Pull out every line of the records that contains the string "atrium". Copy each of those lines in full.

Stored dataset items
○ ○ ○ ○

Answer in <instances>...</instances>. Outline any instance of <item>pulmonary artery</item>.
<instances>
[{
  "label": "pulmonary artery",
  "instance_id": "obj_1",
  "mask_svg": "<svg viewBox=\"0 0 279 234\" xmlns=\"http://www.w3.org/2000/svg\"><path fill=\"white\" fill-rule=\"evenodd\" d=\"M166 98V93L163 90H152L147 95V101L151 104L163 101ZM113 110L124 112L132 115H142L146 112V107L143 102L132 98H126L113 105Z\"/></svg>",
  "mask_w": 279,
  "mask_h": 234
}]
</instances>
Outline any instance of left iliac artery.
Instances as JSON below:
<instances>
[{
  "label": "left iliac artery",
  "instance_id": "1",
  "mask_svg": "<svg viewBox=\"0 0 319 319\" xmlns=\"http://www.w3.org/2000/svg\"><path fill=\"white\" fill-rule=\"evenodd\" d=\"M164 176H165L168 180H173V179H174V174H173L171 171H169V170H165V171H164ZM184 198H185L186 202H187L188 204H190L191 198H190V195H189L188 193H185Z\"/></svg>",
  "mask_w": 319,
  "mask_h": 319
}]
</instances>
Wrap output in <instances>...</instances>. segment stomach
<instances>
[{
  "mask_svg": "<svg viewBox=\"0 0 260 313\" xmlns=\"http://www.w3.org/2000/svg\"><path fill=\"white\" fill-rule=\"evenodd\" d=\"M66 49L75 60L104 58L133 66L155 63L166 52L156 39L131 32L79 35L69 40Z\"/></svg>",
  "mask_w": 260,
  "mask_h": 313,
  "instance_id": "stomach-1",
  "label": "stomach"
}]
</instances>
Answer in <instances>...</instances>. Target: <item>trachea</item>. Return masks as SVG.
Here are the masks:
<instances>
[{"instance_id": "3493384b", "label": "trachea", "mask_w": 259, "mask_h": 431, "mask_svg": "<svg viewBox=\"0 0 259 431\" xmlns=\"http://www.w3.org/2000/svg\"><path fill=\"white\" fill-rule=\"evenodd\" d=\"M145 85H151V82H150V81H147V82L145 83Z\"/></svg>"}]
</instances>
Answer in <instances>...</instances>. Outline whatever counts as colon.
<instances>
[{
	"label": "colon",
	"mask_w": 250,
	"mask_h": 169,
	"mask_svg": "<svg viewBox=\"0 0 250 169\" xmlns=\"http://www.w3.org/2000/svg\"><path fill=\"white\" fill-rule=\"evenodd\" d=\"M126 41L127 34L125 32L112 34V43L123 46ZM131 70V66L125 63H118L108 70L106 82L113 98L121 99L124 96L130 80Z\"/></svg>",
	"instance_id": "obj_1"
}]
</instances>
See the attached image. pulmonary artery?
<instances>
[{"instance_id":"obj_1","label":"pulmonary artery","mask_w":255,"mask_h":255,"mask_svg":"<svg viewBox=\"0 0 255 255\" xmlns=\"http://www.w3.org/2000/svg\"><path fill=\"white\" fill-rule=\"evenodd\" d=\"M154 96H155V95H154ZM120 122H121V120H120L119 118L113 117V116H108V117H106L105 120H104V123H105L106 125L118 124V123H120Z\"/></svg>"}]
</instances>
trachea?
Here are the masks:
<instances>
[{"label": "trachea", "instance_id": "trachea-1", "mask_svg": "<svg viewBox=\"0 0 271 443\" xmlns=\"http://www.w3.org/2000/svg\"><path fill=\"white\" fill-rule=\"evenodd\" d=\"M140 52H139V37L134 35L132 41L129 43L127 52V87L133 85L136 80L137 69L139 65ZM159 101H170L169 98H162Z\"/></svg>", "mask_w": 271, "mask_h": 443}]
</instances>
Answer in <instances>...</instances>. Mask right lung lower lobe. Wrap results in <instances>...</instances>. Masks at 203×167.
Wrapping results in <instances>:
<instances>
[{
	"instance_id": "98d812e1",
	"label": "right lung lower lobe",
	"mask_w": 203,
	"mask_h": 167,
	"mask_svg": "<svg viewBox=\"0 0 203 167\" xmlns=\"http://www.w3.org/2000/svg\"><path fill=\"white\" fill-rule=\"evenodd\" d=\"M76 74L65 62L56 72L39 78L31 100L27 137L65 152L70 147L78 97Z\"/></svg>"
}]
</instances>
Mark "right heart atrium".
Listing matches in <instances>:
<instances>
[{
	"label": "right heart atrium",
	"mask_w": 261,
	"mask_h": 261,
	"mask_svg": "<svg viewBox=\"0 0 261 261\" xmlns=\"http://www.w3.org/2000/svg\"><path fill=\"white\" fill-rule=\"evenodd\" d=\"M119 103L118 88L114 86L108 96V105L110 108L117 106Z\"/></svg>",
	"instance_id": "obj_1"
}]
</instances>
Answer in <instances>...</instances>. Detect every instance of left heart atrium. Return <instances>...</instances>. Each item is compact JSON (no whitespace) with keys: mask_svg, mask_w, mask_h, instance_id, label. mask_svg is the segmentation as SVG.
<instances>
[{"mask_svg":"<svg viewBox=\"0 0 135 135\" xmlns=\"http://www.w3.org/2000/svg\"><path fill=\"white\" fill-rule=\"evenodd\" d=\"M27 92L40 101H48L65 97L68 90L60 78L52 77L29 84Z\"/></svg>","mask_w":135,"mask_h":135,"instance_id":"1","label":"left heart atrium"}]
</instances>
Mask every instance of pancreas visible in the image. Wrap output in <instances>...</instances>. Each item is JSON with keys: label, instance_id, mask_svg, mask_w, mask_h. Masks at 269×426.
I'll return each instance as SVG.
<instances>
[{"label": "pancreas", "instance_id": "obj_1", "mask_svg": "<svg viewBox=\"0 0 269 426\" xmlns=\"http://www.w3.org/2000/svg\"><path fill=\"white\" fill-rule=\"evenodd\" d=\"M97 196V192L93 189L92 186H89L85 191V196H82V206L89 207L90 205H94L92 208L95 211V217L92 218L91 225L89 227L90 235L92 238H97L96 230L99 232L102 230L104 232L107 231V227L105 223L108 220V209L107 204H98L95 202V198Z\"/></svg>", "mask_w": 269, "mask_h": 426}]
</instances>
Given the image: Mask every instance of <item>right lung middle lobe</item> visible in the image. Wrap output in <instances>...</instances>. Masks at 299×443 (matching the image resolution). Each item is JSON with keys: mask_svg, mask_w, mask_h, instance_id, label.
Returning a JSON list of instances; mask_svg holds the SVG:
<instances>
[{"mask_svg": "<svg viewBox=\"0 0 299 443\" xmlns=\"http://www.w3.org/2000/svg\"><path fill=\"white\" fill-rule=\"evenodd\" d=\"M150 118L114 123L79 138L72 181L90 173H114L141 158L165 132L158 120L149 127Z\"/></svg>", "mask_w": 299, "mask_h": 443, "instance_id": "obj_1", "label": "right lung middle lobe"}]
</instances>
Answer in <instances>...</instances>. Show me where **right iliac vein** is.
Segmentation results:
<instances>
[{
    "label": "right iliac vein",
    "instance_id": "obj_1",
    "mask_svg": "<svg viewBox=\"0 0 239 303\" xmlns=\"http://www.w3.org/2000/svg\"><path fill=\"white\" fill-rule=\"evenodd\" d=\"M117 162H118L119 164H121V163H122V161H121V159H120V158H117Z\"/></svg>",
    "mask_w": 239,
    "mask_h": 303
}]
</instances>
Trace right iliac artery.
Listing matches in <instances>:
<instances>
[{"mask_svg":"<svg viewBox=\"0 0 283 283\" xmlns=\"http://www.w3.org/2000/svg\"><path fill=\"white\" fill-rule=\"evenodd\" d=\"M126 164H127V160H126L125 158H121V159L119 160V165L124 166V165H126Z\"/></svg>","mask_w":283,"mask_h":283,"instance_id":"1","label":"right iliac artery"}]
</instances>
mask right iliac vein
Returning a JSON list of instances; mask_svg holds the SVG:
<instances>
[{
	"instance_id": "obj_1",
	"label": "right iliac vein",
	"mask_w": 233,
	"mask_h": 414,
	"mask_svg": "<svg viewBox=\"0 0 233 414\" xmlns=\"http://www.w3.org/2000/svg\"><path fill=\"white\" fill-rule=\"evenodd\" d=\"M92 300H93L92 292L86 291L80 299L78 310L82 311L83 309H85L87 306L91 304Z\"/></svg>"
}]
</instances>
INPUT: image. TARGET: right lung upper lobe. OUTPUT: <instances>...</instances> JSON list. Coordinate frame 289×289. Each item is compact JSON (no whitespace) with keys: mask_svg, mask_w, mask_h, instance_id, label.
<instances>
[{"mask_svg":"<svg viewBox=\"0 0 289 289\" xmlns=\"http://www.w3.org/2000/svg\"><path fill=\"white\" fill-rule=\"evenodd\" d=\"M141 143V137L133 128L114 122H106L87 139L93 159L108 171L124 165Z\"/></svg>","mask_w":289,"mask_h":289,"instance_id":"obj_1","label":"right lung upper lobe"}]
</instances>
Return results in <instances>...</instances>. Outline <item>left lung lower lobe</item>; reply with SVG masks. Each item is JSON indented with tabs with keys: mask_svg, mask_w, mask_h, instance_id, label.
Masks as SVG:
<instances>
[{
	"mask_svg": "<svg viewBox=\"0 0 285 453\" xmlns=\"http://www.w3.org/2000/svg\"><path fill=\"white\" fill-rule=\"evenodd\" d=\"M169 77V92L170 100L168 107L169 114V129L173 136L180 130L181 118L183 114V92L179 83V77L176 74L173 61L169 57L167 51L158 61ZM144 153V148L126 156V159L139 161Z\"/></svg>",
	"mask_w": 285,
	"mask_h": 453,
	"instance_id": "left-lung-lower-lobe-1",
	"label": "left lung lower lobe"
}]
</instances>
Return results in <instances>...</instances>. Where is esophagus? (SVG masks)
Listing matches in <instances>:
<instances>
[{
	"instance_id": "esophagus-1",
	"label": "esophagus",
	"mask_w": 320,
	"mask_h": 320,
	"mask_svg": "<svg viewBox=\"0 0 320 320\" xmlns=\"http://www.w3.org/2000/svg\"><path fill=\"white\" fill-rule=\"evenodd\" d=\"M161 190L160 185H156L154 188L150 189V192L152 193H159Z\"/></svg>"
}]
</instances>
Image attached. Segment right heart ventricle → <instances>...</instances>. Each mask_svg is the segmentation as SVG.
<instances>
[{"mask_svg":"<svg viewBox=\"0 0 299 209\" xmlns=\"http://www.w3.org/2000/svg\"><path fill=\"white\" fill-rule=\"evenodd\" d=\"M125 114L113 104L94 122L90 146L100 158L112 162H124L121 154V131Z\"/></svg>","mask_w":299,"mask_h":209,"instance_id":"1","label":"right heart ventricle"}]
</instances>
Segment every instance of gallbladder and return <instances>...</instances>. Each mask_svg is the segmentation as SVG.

○ ○ ○ ○

| Problem solution |
Mark "right heart atrium".
	"label": "right heart atrium",
Answer in <instances>...</instances>. Detect every instance of left heart atrium. Return <instances>...</instances>. Each item is compact JSON (no whitespace) with keys: mask_svg, mask_w, mask_h, instance_id, label. mask_svg is the segmentation as SVG.
[{"mask_svg":"<svg viewBox=\"0 0 135 135\" xmlns=\"http://www.w3.org/2000/svg\"><path fill=\"white\" fill-rule=\"evenodd\" d=\"M27 92L40 101H48L65 97L68 90L60 78L52 77L29 84Z\"/></svg>","mask_w":135,"mask_h":135,"instance_id":"1","label":"left heart atrium"}]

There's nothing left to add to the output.